BEGIN EXERCISE DATA

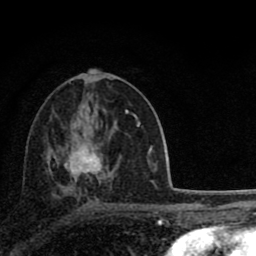
Breast MRI (dynamic contrast-enhanced), one axial slice; slice 43 of 80 in the series (ordered by position); cropped to one breast; dynamic contrast-enhanced series, time point 2 of 8 at this slice position (early post-contrast); 1.5 T; TE 2.8 ms, TR 7.1 ms; 2 mm slice thickness; 256 × 256 image matrix. Female patient.
Structures marked on this image (semi-automatic segmentation, software-assisted and operator-edited):
- enhancing-tissue mask used for the functional tumour volume (all voxels passing the contrast-enhancement thresholds inside the analysis volume; usually the tumour): bounding box <64,111,129,177> (left, top, right, bottom; pixels)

END EXERCISE DATA

A single figure is required: the number of lines above in which the word "image" occurs.

2